• Selected excerpt:
· · · ·
Can’t wait for market adjustments

Wheeler said as more and more devices are connected to the Internet, the dangers and potential harm increases. That’s why the FCC believes it needs to take a different approach than just relying on the market to adjust to the problems.

Wheeler said this new shared approach will be guided by four principles.

“First and foremost is the commitment to preserving the qualities that have made the Internet an unprecedented platform for innovation and free expression. That means we cannot sacrifice the freedom and openness of the Internet in the name of enhanced security,” he said. “Second is our commitment to privacy, which is essential to consumer confidence in the Internet. We believe that when done right, cybersecurity enables digital privacy-personal control of one’s own data and networks. Third is a commitment to cross-sector coordination. We cannot address these threats in one-sector or one-agency silos. Particularly among regulatory agencies, we must coordinate our activities and our engagement with our sector stakeholders. Fourth, we continue to support the multi-stakeholder approach to global Internet governance that has successfully guided its evolution, and we will oppose any efforts by international groups to impose Internet regulations that could restrict the free flow of information in the name of security.”
· · · ·
• Information supplied:

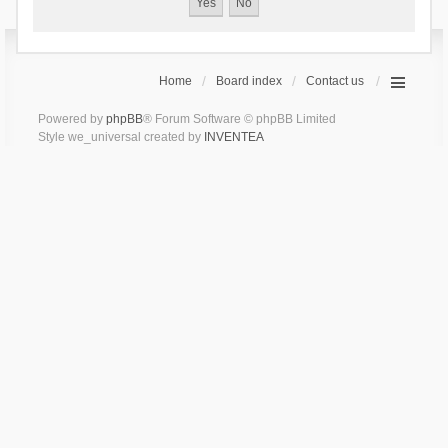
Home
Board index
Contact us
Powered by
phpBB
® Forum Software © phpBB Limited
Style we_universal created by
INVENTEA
· · · ·
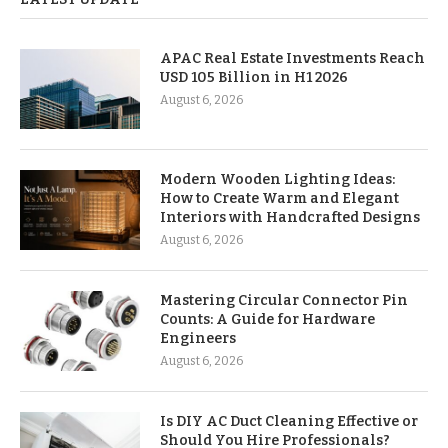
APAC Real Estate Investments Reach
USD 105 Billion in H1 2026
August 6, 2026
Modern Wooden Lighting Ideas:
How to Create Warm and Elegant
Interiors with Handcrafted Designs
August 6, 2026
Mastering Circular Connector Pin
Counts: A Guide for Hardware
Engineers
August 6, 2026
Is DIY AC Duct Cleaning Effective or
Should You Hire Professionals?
· · · ·
• What you will do:
1 > According to the text on the FCC's approach to cybersecurity, what is the third of Wheeler's four guiding principles?
2 > Proceed with the text on the FCC's approach to cybersecurity, picking up after its final sentence.

• Outputs for the tasks:
1 > The third principle is a commitment to cross-sector coordination.

2 >
Wheeler said he hopes this approach will become a useful template for others and increase the cyber accountability of the providers.

While a bulk of this effort will be done by the private sector, Wheeler is changing the FCC’s makeup to play a similar role as that of NIST when it developed the cyber framework.

First off, Wheeler said this cyber effort will be led by Adm. Dave Simpson, the FCC’s chief of the Public Safety and Homeland Security Bureau.

Wheeler also created a new position of chief counsel for cybersecurity. Clete Johnson, former staff member of the Senate Intelligence Committee, is filling this role. He will help Simpson navigate the legal and strategic considerations.

Additionally, Wheeler said Jeff Goldthorp, who has worked on these issues at the commission for more than a decade, rounds out the three-person team.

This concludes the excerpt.